**EXCERPTED TEXT**.
OMG

Friday, February 18th, 2011 06:59 pm
[personal profile] tamaranth


I mean, it might not sell. But then again, it might ...
I'm listing my copy for £15. That's half price.

Date: Friday, February 18th, 2011 07:25 pm (UTC)
From: [identity profile] lil-shepherd.livejournal.com
That seems, actually a reasonable price, judging by the listings on Abe Books.

However, you can also get an anthology containing same, plus:

ALPHA (3) Three: The Gift of Gab; Beyond Lies the Wub; Under Old Earth; Total Environment; The Shadow of Space; Rescue Party; Nine Hundred Grandmothers; Day Million; Come to Venus Melancholy; AND Aristotle and the Gun

For under a tenner, including postage, from one Canadian seller.

Date: Friday, February 18th, 2011 07:48 pm (UTC)
From: [identity profile] tamaranth.livejournal.com
I'm hoping buyers will want to read the other stories in the collection, not just the title story ...

Date: Friday, February 18th, 2011 07:51 pm (UTC)
From: [identity profile] lil-shepherd.livejournal.com
I'm fond of Lafferty myself (particularly Fourth Mansions) but he is a bit of an acquired taste.

Date: Friday, February 18th, 2011 07:56 pm (UTC)
From: [identity profile] lil-shepherd.livejournal.com
The first listings on Abe are for about £15. The silly prices are there too, but they are silly prices.

Date: Friday, February 18th, 2011 09:45 pm (UTC)
From: [identity profile] autopope.livejournal.com
The silly prices are a scam.

Bastards with web spiders scrape all the bookstores they can find for content, shovel it into a database, and readvertise the contents with a mark-up of between 1,000% and 10,000%. They then use SEO (bluntly: web spam) to shove up their google/amazon search rank so that they're the first vendors a naive searcher will see. If someone is dumb enough to buy a paperback for £150, the scammer then goes and sources a copy for £3 or so. It takes very few sales a month to make a tidy living off this sort of exploitative strategy.

Date: Friday, February 18th, 2011 11:53 pm (UTC)
From: [identity profile] surliminal.livejournal.com
Jesus.
Thanks - I did wonder. I love Lafferty myself but every library used to have a copy of 900 Grandmothers and it's hard to beleive it;s an ultra rare curiousity..

**SET OF TASKS**.
**a)** Return the part of the comment thread about selling the Lafferty collection starting with "Date: Friday, February 18th, 2011 07:56" and going on through "are a scam.", copied word for word.
**b)** Take the comment thread about selling the Lafferty collection further, picking up after its final comment.

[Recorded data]
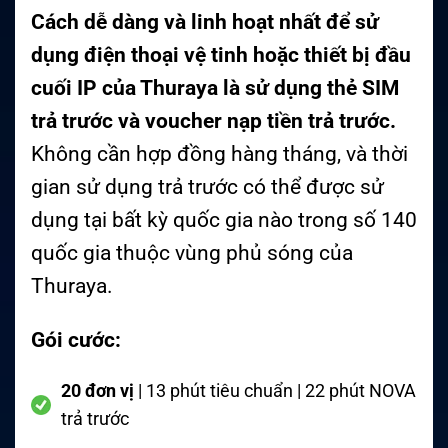
Cách dễ dàng và linh hoạt nhất để sử
dụng điện thoại vệ tinh hoặc thiết bị đầu
cuối IP của Thuraya là sử dụng thẻ SIM
trả trước và voucher nạp tiền trả trước.
Không cần hợp đồng hàng tháng, và thời
gian sử dụng trả trước có thể được sử
dụng tại bất kỳ quốc gia nào trong số 140
quốc gia thuộc vùng phủ sóng của
Thuraya.
Gói cước:
20 đơn vị
| 13 phút tiêu chuẩn | 22 phút NOVA
trả trước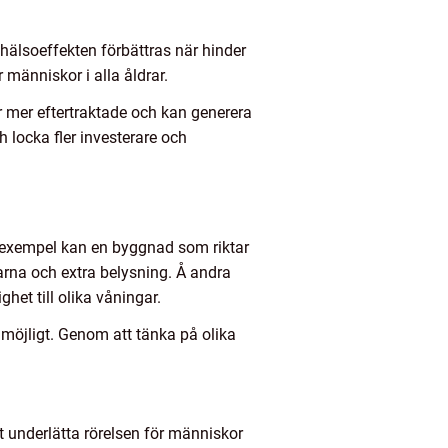
 hälsoeffekten förbättras när hinder
r människor i alla åldrar.
r mer eftertraktade och kan generera
 locka fler investerare och
l exempel kan en byggnad som riktar
rna och extra belysning. Å andra
et till olika våningar.
 möjligt. Genom att tänka på olika
t underlätta rörelsen för människor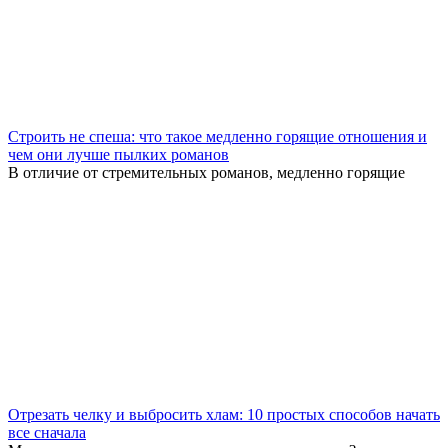
Строить не спеша: что такое медленно горящие отношения и
чем они лучше пылких романов
В отличие от стремительных романов, медленно горящие
Отрезать челку и выбросить хлам: 10 простых способов начать
все сначала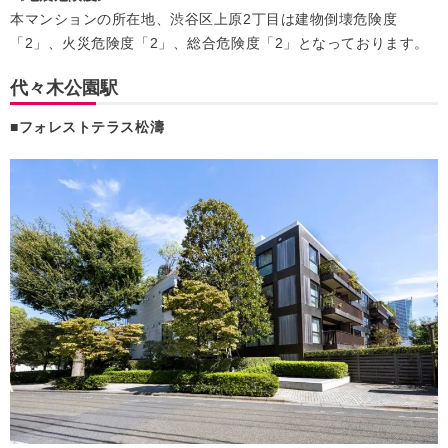
本マンションの所在地、渋谷区上原2丁目は建物倒壊危険度
「2」、火災危険度「2」、総合危険度「2」となっております。
代々木公園駅
■フォレストテラス松濤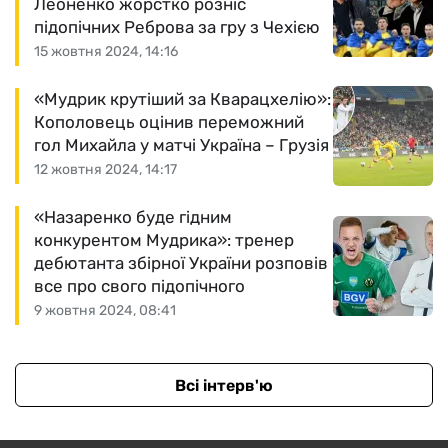
Леоненко жорстко розніс
підопічних Реброва за гру з Чехією
15 жовтня 2024, 14:16
«Мудрик крутіший за Кварацхелію»:
Кополовець оцінив переможний
гол Михайла у матчі Україна – Грузія
12 жовтня 2024, 14:17
«Назаренко буде гідним
конкурентом Мудрика»: тренер
дебютанта збірної України розповів
все про свого підопічного
9 жовтня 2024, 08:41
Всі інтерв'ю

**ANSWERS BY ITEM**.
**a)**
Date: Friday, February 18th, 2011 07:56 pm (UTC)
From: [identity profile] lil-shepherd.livejournal.com
The first listings on Abe are for about £15. The silly prices are there too, but they are silly prices.

Date: Friday, February 18th, 2011 09:45 pm (UTC)
From: [identity profile] autopope.livejournal.com
The silly prices are a scam.

**b)**
OK qu of the day: are *you* going to eastercon?

Date: Saturday, February 19th, 2011 11:16 am (UTC)
From: [identity profile] tamaranth.livejournal.com
A book doesn't need to be ultra-rare to be hard to find online. Some of the books I'm selling for > £5 are not what I'd call rare, though apparently they're rare now. (Just had entertaining email exchange with a happy customer who's attempted to buy Beagle's Last Unicorn from multiple sellers, to no avail.)

Date: Sunday, February 20th, 2011 04:38 am (UTC)
From: [identity profile] autopope.livejournal.com
OK qu of the day: are *you* going to eastercon?

Don't know.

I've cancelled my GoH slot at minicon due to [family medical issue]. However, if [family medical issue] is resolved prior to that weekend, we might make a brief foray as far as Birmingham -- which is easier to get to than Minneapolis.

But it entirely depends on surgical outcomes and recovery times that haven't happened yet.

Date: Saturday, February 19th, 2011 11:14 am (UTC)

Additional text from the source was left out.